* DATASET ENTRIES
• • • • •
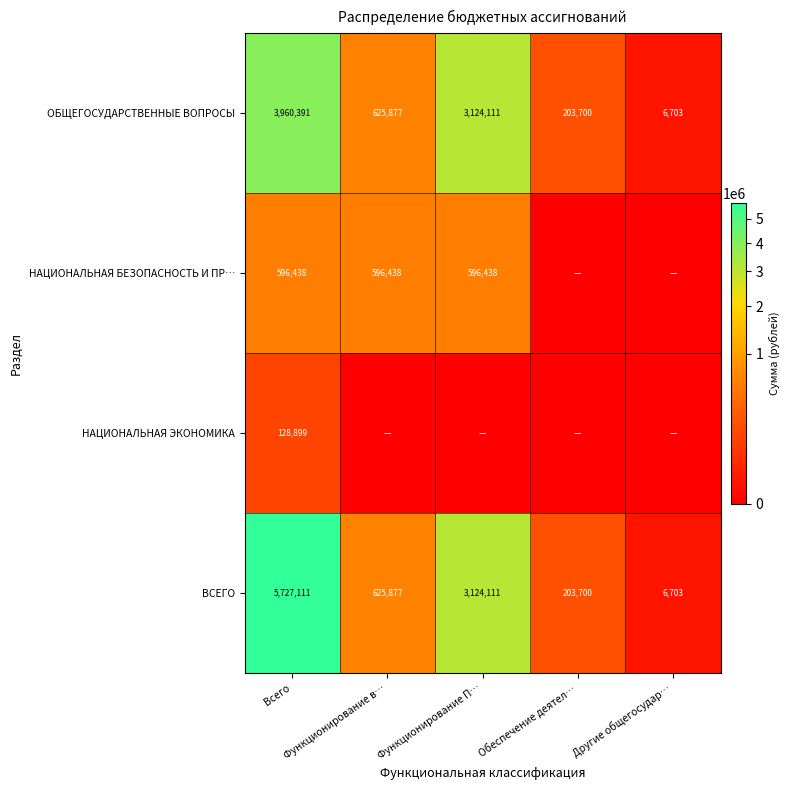

What is the minimum value for ОБЩЕГОСУДАРСТВЕННЫЕ ВОПРОСЫ?

6703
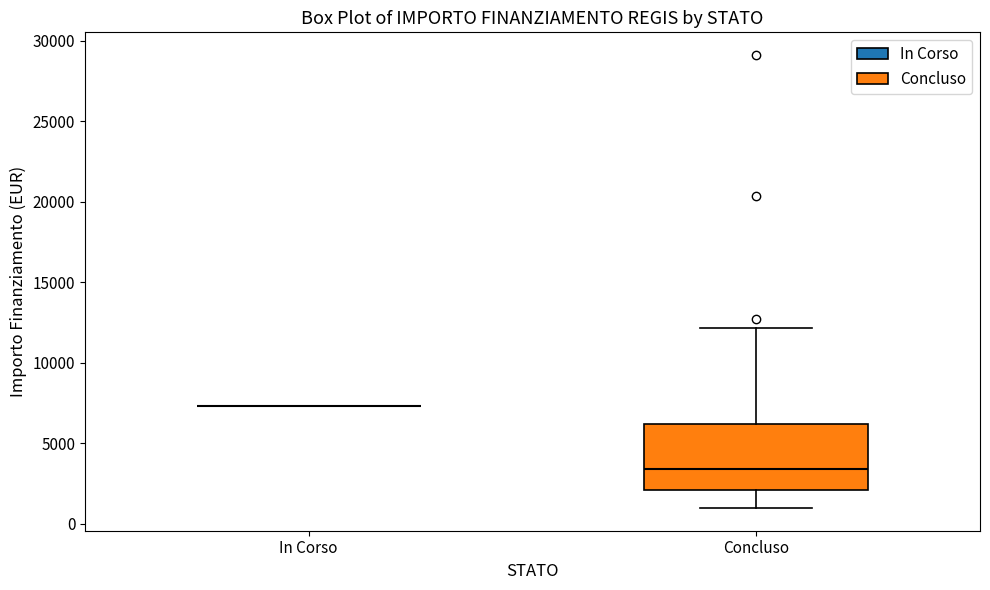

Reading left to right, read every box against the y-axis: the position of its median line, the range the box covers, and the ends of its whiskers. The values are not printed on the chart, so give them approximately, as read against the axis.

In Corso: box collapsed to a line at 7500, whiskers 7500 to 7500
Concluso: median 3500, box 2000 to 6000, whiskers 1000 to 12000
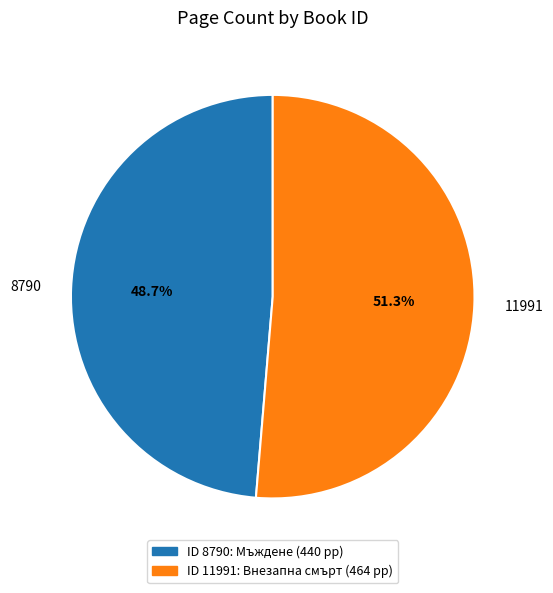

How many segments does this pie chart have?

2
• • • • •
* YOUR GOAL
Arrange the part of the listing above that opens with the line containing "Reading left to" and runs through the end of the listing as a JSON list of strings, one string per line, with blank lines left out. Leave the pictures out of the answer.

* EXERCISE ANSWER
[
  "Reading left to right, read every box against the y-axis: the position of its median line, the range the box covers, and the ends of its whiskers. The values are not printed on the chart, so give them approximately, as read against the axis.",
  "In Corso: box collapsed to a line at 7500, whiskers 7500 to 7500",
  "Concluso: median 3500, box 2000 to 6000, whiskers 1000 to 12000",
  "How many segments does this pie chart have?",
  "2"
]